🤖 AI Summary
This paper addresses the mutual information optimal control problem (MIOCP) for discrete-time linear systems, aiming to jointly optimize both the control policy and the prior distribution—thereby relaxing the restrictive assumption in maximum entropy optimal control (MEOCP) that the prior is fixed as uniform. Under Gaussian policy and Gaussian prior assumptions, we derive closed-form analytical solutions for both the policy and the prior via variational inference, and propose an alternating minimization algorithm with provable convergence. To the best of our knowledge, this is the first work to incorporate mutual information as the control objective within the discrete linear system framework, significantly enhancing policy expressiveness and improving the exploration-exploitation trade-off.
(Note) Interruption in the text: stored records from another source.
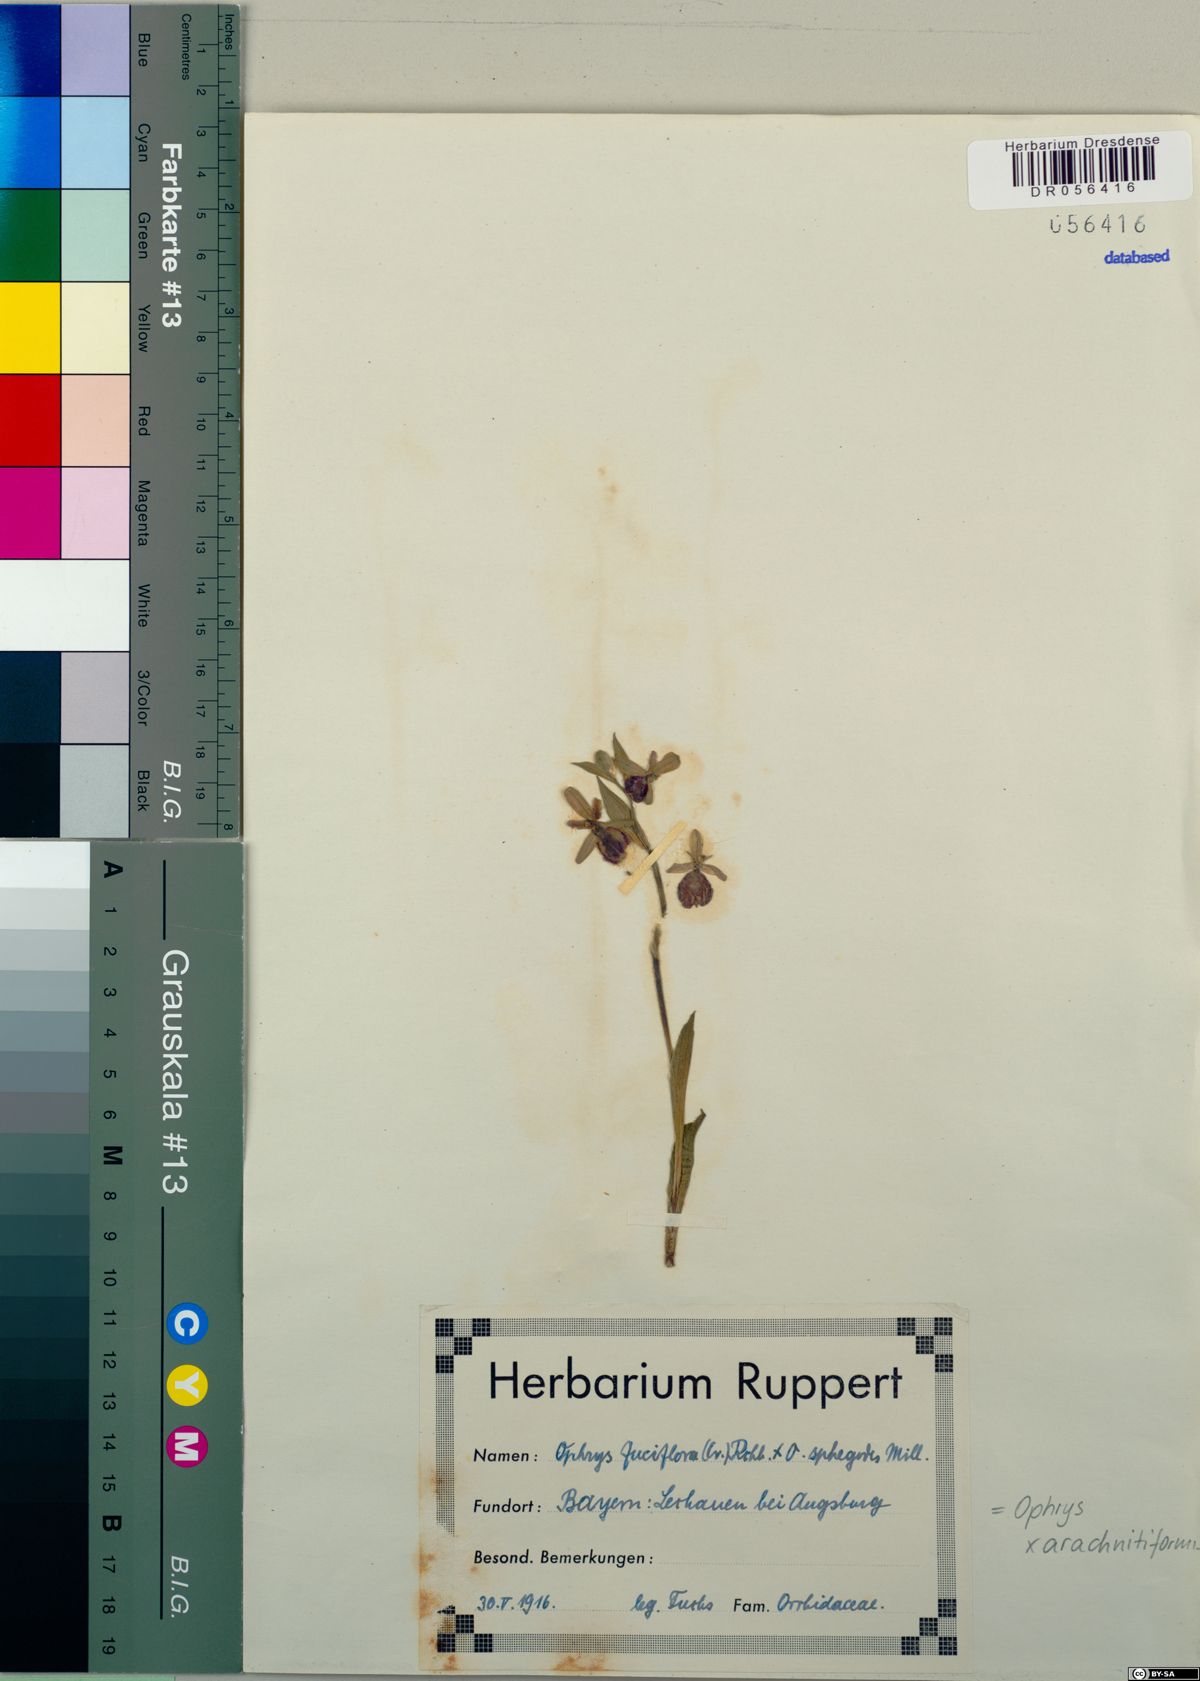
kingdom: Plantae
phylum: Tracheophyta
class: Liliopsida
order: Asparagales
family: Orchidaceae
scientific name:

Numerical experiments demonstrate superior control performance and robustness compared to baseline methods, establishing a novel information-theoretic paradigm for optimal control.
📝 Abstract
In this paper, we formulate a mutual information optimal control problem (MIOCP) for discrete-time linear systems. This problem can be regarded as an extension of a maximum entropy optimal control problem (MEOCP). Differently from the MEOCP where the prior is fixed to the uniform distribution, the MIOCP optimizes the policy and prior simultaneously. As analytical results, under the policy and prior classes consisting of Gaussian distributions, we derive the optimal policy and prior of the MIOCP with the prior and policy fixed, respectively. Using the results, we propose an alternating minimization algorithm for the MIOCP. Through numerical experiments, we discuss how our proposed algorithm works.